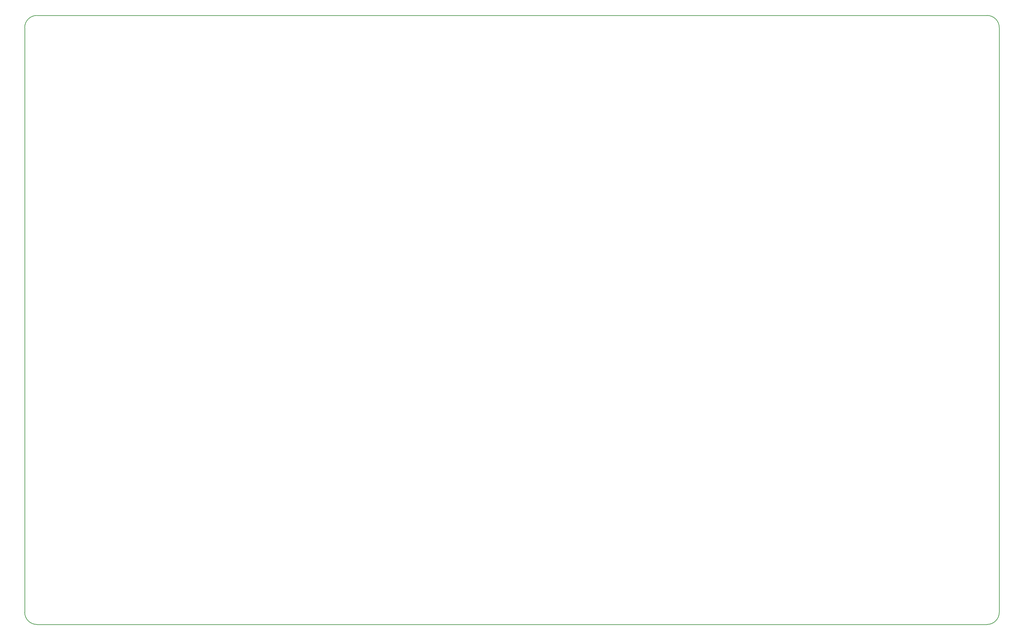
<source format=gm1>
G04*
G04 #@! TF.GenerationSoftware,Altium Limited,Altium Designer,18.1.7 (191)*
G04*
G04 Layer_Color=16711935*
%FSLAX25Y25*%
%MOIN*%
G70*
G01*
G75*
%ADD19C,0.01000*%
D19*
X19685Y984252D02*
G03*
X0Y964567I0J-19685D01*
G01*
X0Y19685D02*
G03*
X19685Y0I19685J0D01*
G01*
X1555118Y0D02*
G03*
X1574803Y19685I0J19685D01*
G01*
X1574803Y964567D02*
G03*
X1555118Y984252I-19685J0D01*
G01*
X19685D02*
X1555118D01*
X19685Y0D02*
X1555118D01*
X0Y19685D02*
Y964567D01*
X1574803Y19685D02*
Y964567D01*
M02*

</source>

# # # # # # #

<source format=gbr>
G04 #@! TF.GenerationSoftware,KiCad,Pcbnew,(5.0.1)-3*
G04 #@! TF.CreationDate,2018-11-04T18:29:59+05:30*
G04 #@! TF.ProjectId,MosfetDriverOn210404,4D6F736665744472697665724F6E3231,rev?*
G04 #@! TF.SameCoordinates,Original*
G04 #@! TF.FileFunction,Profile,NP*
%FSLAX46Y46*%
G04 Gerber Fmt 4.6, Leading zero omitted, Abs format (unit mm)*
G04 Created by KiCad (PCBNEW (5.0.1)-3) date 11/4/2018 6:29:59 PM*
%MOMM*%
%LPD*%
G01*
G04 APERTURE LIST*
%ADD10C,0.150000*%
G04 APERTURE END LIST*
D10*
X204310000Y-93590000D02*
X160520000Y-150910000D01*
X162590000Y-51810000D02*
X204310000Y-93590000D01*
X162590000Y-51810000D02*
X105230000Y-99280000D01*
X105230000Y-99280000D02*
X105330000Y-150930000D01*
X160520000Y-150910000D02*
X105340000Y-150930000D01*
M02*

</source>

# # # # # # #

*Your assignment*
As the answer, set down only the lines from the data above between the one holding "G04 #@! TF.FileFunction,Profile,NP*" and the one holding "X105230000Y-99280000D02*", inclusive, exactly as they read.

*Result of the task*
G04 #@! TF.FileFunction,Profile,NP*
%FSLAX46Y46*%
G04 Gerber Fmt 4.6, Leading zero omitted, Abs format (unit mm)*
G04 Created by KiCad (PCBNEW (5.0.1)-3) date 11/4/2018 6:29:59 PM*
%MOMM*%
%LPD*%
G01*
G04 APERTURE LIST*
%ADD10C,0.150000*%
G04 APERTURE END LIST*
D10*
X204310000Y-93590000D02*
X160520000Y-150910000D01*
X162590000Y-51810000D02*
X204310000Y-93590000D01*
X162590000Y-51810000D02*
X105230000Y-99280000D01*
X105230000Y-99280000D02*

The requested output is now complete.